By Barani Krishnan
Investing.com — Oil was back in rally mode on Thursday, after an early week stumble, as President Joe Biden signed his Covid-19 relief bill into law, sending prices of stocks and commodities ripping on the promise of vaccinations and economic reopening.
Biden’s $1.9 trillion stimulus, one of the largest economic rescue packages in U.S. history, put a firm floor under crude prices that fell more than 3% in the first two days of the week. The correction was driven by concerns that the rally in oil since the end of October may be getting ahead of itself, with gains of as much as 85% over the past four months.
But no sooner had Congress given its final approval on Wednesday to Biden’s “American Rescue Plan,” oil traders cast all such concerns aside, sending crude up in overnight post-settlement trade in Asia. The rally extended on Thursday during the European hours and continued into the U.S. session as the president prepared to sign the bill.
Futures of New York-traded West Texas Intermediate, the benchmark for U.S. crude, settled at $66.02, up $1.58, or 2.5%, after hitting a high of $66.08. That advance added to Wednesday’s 0.7% rebound in WTI and virtually erased the losses from Monday and Tuesday, positioning it for a flat finish on the week, pending Friday’s outcome.
London-traded Brent, the global benchmark for crude, traded at $69.61 by 2:43 PM ET (19:43 GMT), up $1.71, or 2.5%. Brent hit an intraday high of $69.66 and was headed for a 0.4% gain on the week.
“Crude prices benefited from the broader risk-on rally and held onto gains,” said Ed Moya, senior markets strategist at New York-based online brokerage OANDA. “WTI crude seems poised to settle around the low-to-mid-$60s for the rest of the month.”
The rebound in oil over the past two days came despite government data indicating U.S. crude output was recovering faster than refining after last month’s storm-related outages in Texas.
The U.S. Energy Information Administration, in its weekly petroleum supply-demand report on Wednesday, estimated crude production at 10.9 million barrels per day for the week ended March 5, up from 10 million bpd cited for the week ended Feb. 26.
The EIA also said that crude inventories rose 13.798 million barrels last week, compared with industry analysts' expectations for a build of 816,000. The prior week’s build was 21.5 million barrels, even higher than the 19.2 million-barrel increase seen during the week to April 10, 2020, when demand for oil cratered amid the COVID-19 outbreak.
But offsetting some of the impact of last week’s crude build were larger-than-forecast drawdowns in fuel, the EIA said.
The agency said gasoline inventories fell 11.869 million barrels last week, compared with expectations for a 3.47 million-barrel draw.

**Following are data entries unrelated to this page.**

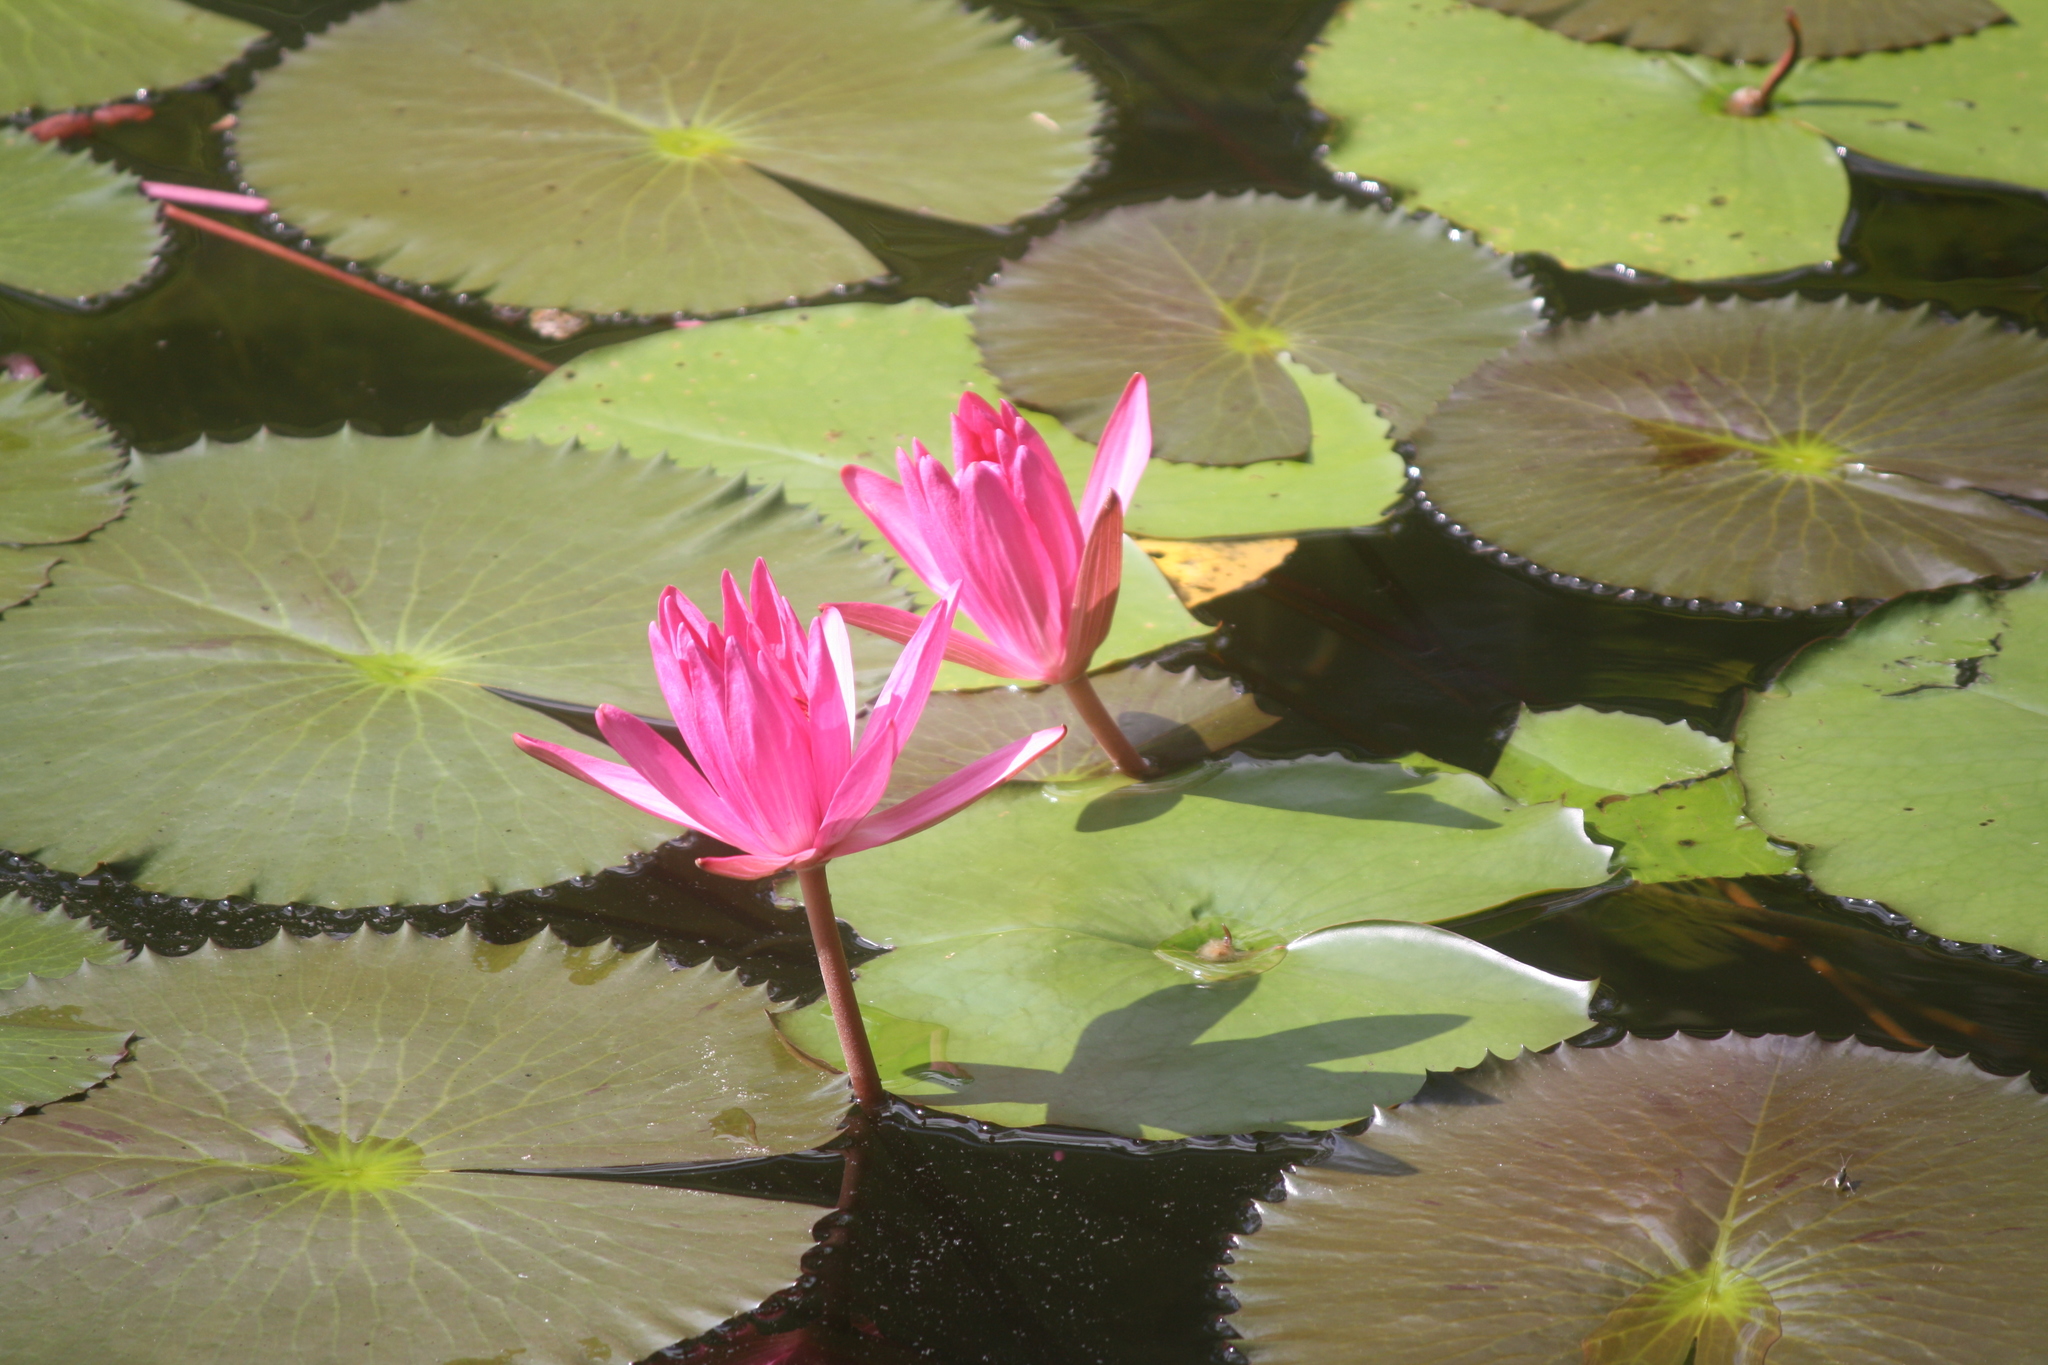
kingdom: Plantae
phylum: Tracheophyta
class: Magnoliopsida
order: Nymphaeales
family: Nymphaeaceae
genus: Nymphaea
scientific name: Nymphaea
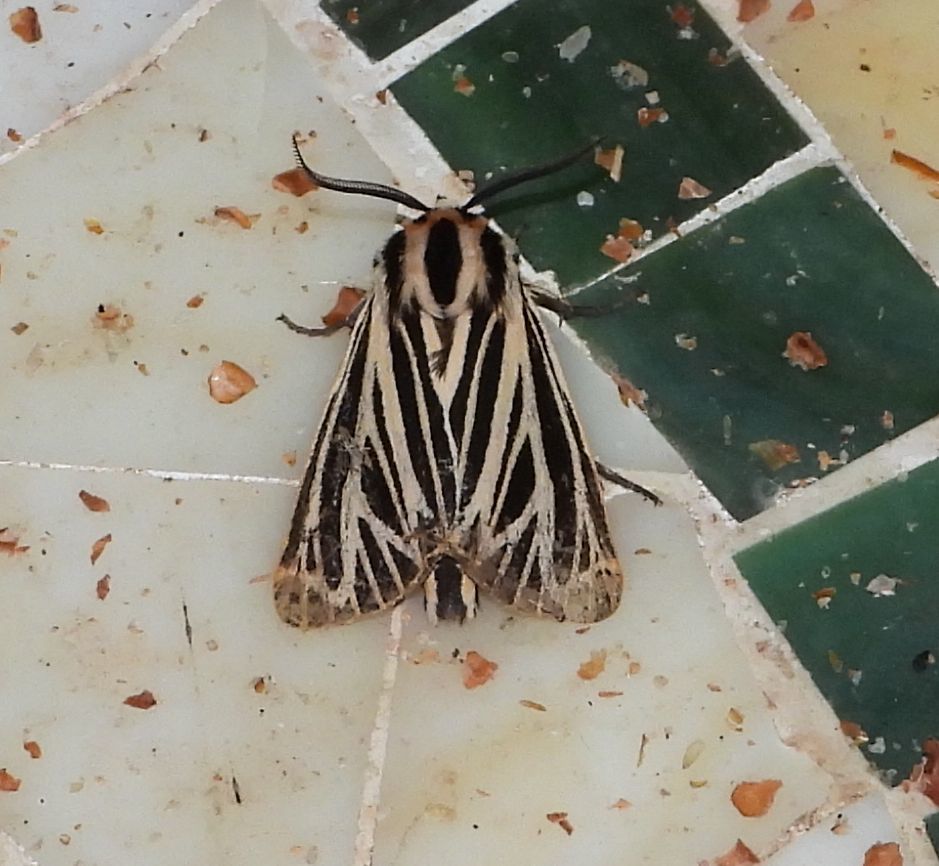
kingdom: Animalia
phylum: Arthropoda
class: Insecta
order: Lepidoptera
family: Erebidae
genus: Grammia
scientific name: Grammia virguncula
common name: Little tiger moth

Distillate stockpiles, which include diesel and heating oil, fell 5.5 million barrels against expectations for a draw of 3.53 million barrels, the EIA data showed.
The sharper-than-expected fuel drawdowns came after refinery crude runs rose 2.4 million barrels last week. The weekly refinery utilization rate improved by 13%, going from a record low of 56% after the Feb. 17 Texas storm, to 69% last week.
That fuel drawdowns allowed some traders to close an eye on the humongous crude builds and mark up in production since the Texas storm.
“We need more real oil buyers in the market for new highs,” said Scott Shelton, energy futures broker at ICAP (LON:NXGN) in Durham, North Carolina. “Are they coming? Absolutely, because demand is ripping and we need higher refinery runs globally and with emphasis on the U.S., where we have drawn down products stocks heavily due to the refinery outages.”